**Enunciado da tarefa:**
No trecho abaixo sobre a técnica do dente no olho, que dente costuma ser removido no começo do processo?

**Trecho de origem:**
O que é a técnica do dente no olho
A OOKP é uma alternativa para casos em que os transplantes de córnea não têm sucesso. É usada quando a córnea está gravemente danificada, mas a retina e o nervo óptico ainda estão intactos. Ela envolve a substituição da função da córnea por um fragmento de dente, em que uma lente cilíndrica é encaixada. Como o dente vem do próprio paciente, as chances de o corpo aceitar são bem maiores e o risco de rejeição é menor.
Como o dente vira suporte para a lente
O processo começa com a remoção de um dente, geralmente um canino, junto com uma fina camada de osso. Os cirurgiões moldam esse dente em um bloco e inserem um cilindro óptico no meio. Depois, esse conjunto é colocado temporariamente na bochecha ou pálpebra do paciente por alguns meses, permitindo que o tecido cicatrize e se desenvolva a vascularização. Na etapa final, o bloco é fixado na parte frontal do olho, permitindo que a luz chegue à retina.

**Dados fornecidos:**
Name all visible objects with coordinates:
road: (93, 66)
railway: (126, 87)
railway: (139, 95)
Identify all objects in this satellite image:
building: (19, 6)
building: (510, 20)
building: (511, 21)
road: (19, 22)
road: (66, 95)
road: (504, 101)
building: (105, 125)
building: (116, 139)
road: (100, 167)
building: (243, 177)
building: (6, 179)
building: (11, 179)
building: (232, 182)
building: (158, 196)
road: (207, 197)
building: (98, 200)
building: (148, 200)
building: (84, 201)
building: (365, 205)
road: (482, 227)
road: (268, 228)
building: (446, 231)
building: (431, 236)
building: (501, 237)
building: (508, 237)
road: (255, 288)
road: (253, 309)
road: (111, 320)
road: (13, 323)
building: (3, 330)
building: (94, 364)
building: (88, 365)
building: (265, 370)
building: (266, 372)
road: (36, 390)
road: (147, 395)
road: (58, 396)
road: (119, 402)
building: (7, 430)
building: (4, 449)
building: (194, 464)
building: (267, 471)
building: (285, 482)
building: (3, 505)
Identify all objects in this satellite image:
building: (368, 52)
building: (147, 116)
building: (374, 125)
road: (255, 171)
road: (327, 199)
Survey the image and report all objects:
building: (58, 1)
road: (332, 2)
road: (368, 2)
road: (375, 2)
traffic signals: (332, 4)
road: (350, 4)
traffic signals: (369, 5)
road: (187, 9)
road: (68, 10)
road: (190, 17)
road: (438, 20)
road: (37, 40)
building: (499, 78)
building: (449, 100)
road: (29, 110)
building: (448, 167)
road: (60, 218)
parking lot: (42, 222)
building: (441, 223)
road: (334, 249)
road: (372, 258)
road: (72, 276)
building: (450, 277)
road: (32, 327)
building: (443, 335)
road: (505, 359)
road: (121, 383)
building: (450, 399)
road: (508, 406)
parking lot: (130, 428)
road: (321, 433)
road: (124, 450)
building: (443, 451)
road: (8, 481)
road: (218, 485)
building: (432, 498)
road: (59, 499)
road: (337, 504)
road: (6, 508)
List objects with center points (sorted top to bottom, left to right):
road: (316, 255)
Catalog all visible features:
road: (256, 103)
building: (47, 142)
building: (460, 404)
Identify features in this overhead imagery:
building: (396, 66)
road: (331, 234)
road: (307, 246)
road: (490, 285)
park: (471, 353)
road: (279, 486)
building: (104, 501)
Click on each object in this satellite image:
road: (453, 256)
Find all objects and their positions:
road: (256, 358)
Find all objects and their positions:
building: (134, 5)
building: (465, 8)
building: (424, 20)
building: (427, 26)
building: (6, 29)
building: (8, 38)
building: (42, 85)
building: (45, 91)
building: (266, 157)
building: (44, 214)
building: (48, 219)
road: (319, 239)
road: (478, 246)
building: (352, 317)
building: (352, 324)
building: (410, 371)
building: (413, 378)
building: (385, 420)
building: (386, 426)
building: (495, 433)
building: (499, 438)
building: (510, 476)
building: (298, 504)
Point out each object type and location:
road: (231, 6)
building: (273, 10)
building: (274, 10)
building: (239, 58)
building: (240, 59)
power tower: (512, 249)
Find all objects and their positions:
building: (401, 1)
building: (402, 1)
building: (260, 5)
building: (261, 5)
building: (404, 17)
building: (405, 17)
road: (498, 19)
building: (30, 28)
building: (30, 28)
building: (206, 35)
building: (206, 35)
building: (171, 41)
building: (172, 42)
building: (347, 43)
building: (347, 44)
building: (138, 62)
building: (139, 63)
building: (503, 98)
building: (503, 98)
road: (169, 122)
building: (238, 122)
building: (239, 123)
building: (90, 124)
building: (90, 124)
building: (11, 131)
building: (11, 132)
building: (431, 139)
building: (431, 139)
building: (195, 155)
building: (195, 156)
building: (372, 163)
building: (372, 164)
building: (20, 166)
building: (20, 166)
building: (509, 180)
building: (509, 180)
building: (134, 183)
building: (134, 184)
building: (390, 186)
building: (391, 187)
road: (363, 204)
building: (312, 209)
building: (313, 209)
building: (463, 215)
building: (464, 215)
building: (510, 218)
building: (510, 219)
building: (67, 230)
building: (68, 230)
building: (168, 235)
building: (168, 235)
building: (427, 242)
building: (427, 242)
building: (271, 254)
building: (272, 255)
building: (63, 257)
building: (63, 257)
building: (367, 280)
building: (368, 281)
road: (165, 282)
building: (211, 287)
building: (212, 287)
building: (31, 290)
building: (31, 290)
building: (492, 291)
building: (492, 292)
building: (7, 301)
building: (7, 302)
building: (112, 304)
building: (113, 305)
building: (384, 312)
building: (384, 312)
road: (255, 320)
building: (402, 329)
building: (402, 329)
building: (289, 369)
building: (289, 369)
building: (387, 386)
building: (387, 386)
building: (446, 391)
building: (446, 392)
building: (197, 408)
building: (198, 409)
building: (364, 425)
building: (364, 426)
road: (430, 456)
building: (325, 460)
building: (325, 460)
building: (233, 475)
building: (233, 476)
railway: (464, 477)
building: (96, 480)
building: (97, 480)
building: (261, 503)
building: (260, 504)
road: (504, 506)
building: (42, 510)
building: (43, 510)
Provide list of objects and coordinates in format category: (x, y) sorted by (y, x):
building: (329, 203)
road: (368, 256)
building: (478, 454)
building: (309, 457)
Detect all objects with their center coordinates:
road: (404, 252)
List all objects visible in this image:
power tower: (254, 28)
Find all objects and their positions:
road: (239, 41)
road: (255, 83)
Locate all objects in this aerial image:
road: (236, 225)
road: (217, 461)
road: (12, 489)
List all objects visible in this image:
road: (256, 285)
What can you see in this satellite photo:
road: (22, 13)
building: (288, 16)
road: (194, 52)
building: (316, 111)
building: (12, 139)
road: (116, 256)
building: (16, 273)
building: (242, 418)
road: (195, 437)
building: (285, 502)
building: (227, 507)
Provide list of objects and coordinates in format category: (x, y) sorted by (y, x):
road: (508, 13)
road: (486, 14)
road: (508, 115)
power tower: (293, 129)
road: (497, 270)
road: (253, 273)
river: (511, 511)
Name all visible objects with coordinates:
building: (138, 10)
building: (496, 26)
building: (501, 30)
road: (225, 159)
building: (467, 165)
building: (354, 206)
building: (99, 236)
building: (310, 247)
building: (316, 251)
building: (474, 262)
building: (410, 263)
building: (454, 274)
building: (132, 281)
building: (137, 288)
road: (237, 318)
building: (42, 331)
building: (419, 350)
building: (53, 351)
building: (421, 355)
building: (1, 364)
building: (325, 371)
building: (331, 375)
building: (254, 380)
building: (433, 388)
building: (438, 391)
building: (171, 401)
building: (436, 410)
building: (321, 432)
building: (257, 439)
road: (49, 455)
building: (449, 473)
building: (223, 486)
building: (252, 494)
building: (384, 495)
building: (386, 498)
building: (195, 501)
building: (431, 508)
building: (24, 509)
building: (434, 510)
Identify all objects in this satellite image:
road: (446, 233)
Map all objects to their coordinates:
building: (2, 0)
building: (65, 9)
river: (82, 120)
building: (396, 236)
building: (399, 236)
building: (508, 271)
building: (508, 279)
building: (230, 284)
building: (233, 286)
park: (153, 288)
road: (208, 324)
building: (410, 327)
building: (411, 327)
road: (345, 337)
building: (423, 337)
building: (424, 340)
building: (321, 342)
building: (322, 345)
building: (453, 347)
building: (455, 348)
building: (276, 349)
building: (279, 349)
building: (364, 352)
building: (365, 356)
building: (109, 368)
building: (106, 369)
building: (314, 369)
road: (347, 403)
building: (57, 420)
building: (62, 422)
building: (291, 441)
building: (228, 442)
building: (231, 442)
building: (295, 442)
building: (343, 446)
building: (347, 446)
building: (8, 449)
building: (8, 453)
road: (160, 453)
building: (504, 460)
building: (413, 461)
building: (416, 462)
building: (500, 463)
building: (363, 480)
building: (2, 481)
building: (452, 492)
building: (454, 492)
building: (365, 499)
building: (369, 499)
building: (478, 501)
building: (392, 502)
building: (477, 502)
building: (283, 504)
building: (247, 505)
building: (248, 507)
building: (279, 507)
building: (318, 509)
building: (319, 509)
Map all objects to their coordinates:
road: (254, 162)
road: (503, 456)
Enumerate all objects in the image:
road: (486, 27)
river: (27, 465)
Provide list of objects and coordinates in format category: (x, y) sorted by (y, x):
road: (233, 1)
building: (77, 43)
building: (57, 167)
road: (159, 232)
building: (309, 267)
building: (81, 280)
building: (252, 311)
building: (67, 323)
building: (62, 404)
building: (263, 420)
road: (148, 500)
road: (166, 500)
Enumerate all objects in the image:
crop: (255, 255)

**Resposta da tarefa:**
Geralmente um canino.